No rewiring is required for a PLC-controlled system.
Also, if a programming error has to be corrected in a PLC control ladder diagram, a change can be typed in quickly.
Large Quantities of Contacts
The PLC has a large number of contacts for each coil available in its programming.
Suppose that a panel-wired relay has four contacts and all are in use when a design change requiring three more contacts is made. (Time would have to be taken to procure and install a new relay or relay contact block.)
Using a PLC, however, only three more contacts would be typed in. (Contacts are now a “software” component)
Increased technology makes it possible to condense more functions into smaller and less expensive packages.
Now you can purchase a PLC with numerous relays, timers, and counters, a sequencer, and other functions for a few hundred dollars.
A PLC programmed circuit can be evaluated in the lab. The program can be typed in, tested, observed, and modified if needed, saving valuable factory time.
A PLC circuit's operation can be seen during operation directly on a CRT screen.
The operation or mis-operation of a circuit can be observed as it happens.
Logic paths light up on the screen as they are energized.
Troubleshooting can be done more quickly during visual observation.
Ladder or Boolean Programming Method
The PLC programming can be accomplished in the ladder mode by an engineer, electrician or possibly a technician. Alternatively, a PLC programmer who works in digital or Boolean control systems can also easily perform PLC programming.
Reliability and Maintainability
Solid-state devices are more reliable, in general, than mechanical systems or relays and timers. Consequently, the control system maintenance costs are low and downtime is minimal.
An immediate printout of the true PLC circuit is available in minutes, if required.
There is no need to look for the blueprint of the circuit in remote files.
The PLC prints out the actual circuit in operation at a given moment.
Often, the file prints for relay panels are not properly kept up to date. A PLC printout is the circuit at the present time; no wire tracing is needed for verification.

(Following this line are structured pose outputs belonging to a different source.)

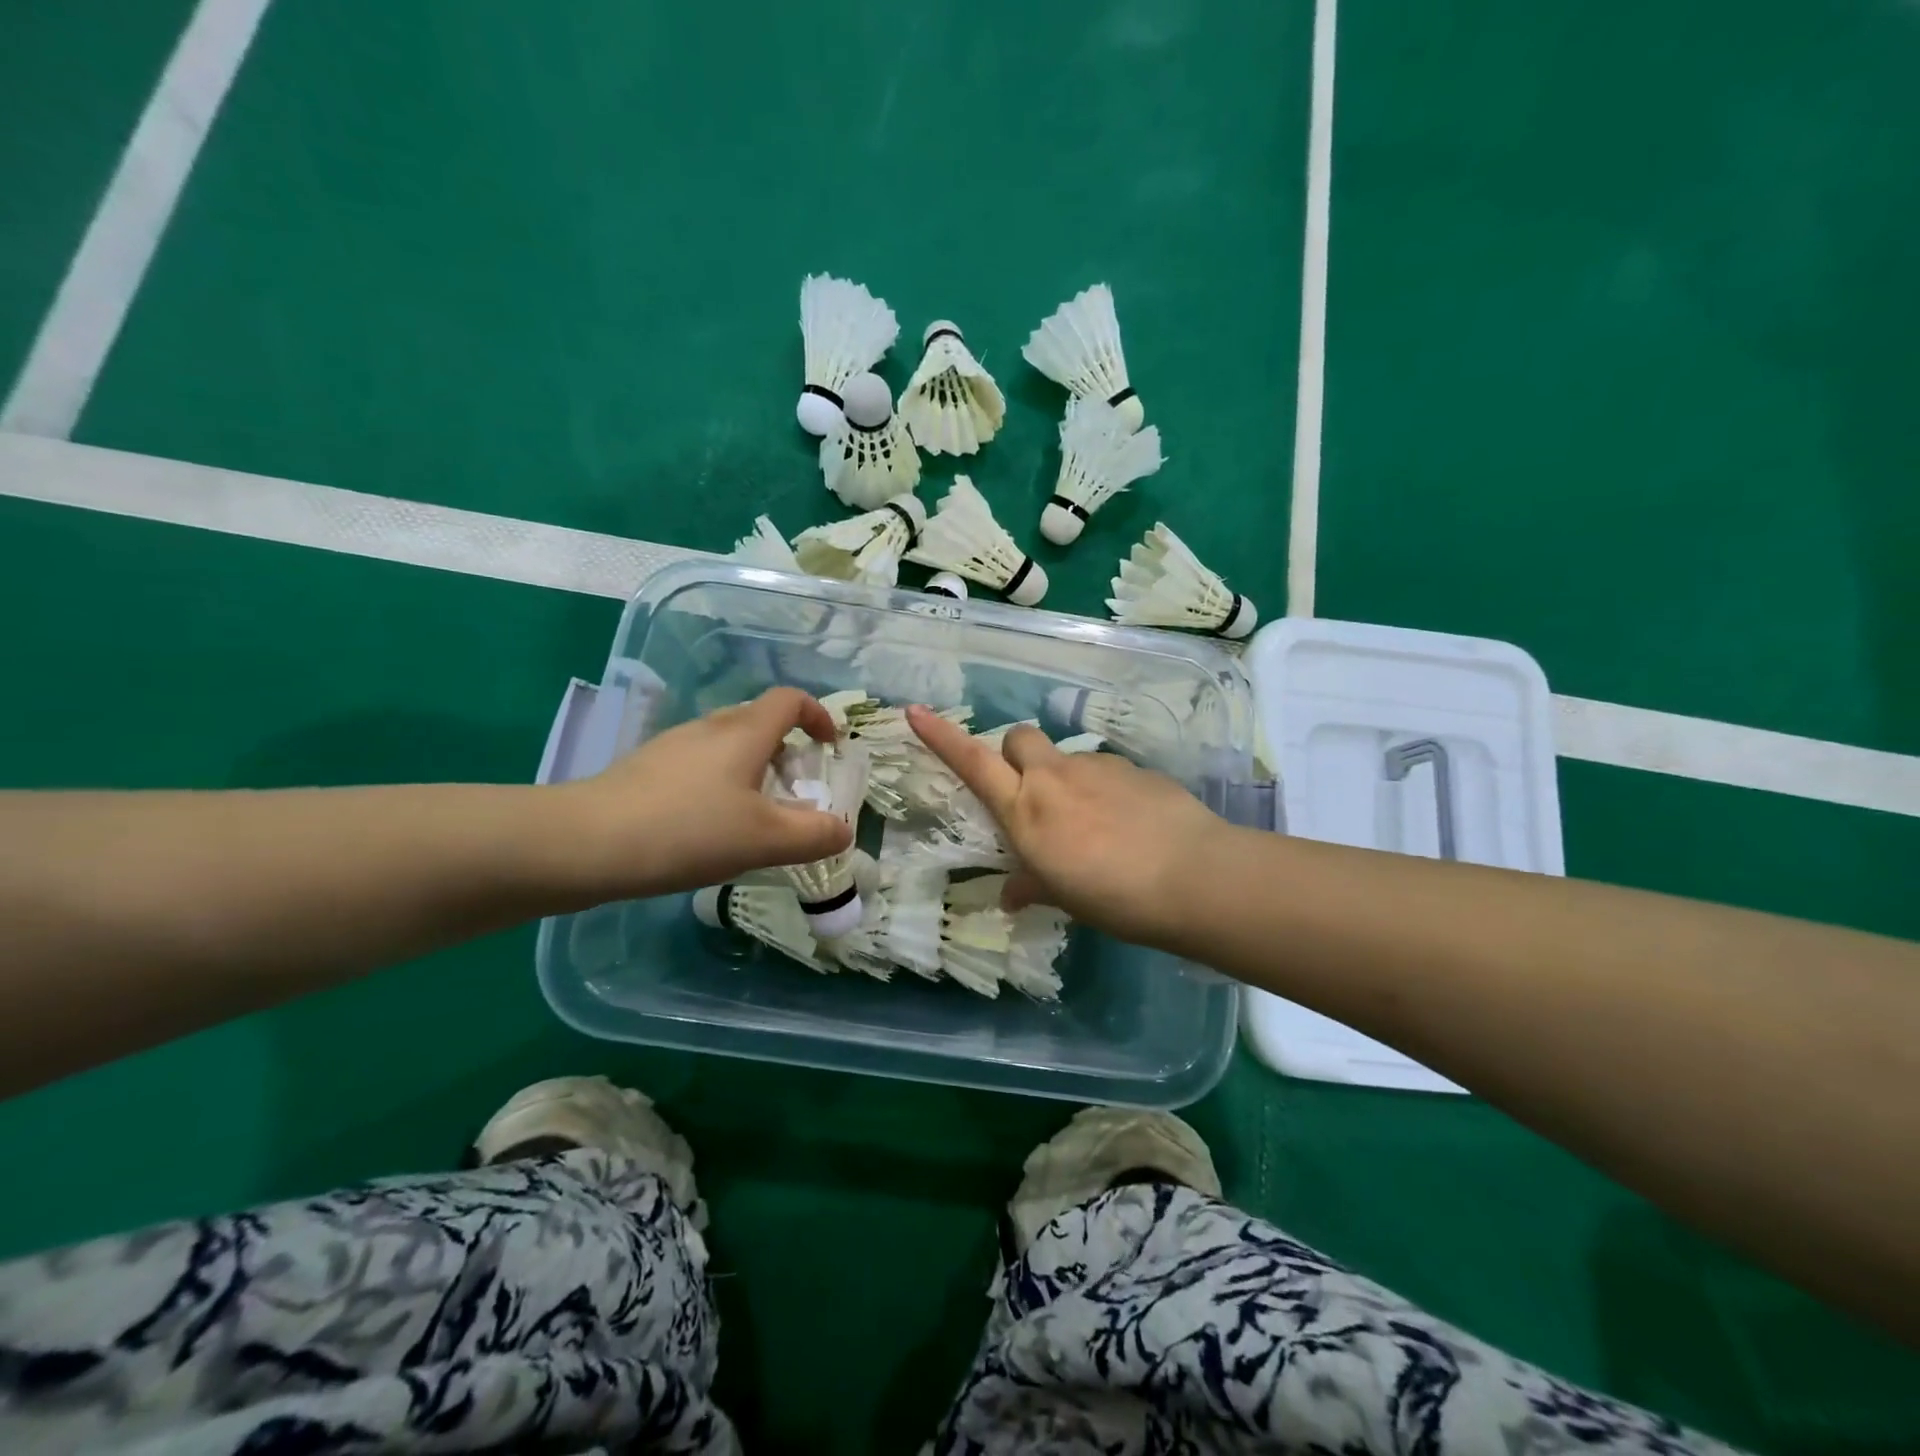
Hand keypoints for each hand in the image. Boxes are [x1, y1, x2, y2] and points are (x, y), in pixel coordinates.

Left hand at [558, 688, 852, 900]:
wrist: (582, 844)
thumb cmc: (686, 831)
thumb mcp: (764, 840)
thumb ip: (813, 835)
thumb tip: (842, 831)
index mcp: (744, 732)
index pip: (791, 700)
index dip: (818, 715)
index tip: (830, 747)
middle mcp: (709, 728)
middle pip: (759, 720)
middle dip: (787, 749)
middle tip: (796, 790)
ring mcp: (672, 747)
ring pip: (726, 745)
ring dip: (752, 769)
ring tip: (754, 816)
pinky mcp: (645, 770)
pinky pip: (698, 766)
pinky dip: (720, 785)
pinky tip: (708, 828)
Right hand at [907, 705, 1225, 945]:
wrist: (1192, 876)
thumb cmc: (1113, 896)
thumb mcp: (1064, 897)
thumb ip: (1032, 886)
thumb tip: (1010, 896)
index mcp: (1025, 809)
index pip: (972, 762)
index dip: (941, 736)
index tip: (915, 711)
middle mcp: (1054, 777)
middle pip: (1018, 737)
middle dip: (1015, 754)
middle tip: (1031, 792)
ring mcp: (1097, 767)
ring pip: (1065, 757)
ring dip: (1065, 778)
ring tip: (1093, 822)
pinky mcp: (1135, 767)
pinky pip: (1106, 770)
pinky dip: (1104, 788)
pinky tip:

Fixed Program Applications
Some applications are single-function applications. It does not pay to use a PLC that includes multiple programming capabilities if they are not needed.
Their operational sequence is seldom or never changed, so the reprogramming available with the PLC would not be necessary.
In relay systems, the stop button electrically disconnects the circuit; if the power fails, the system stops.
This, of course, can be programmed into the PLC; however, in some PLC programs, you may have to apply an input voltage to cause a device to stop. These systems may not be fail-safe.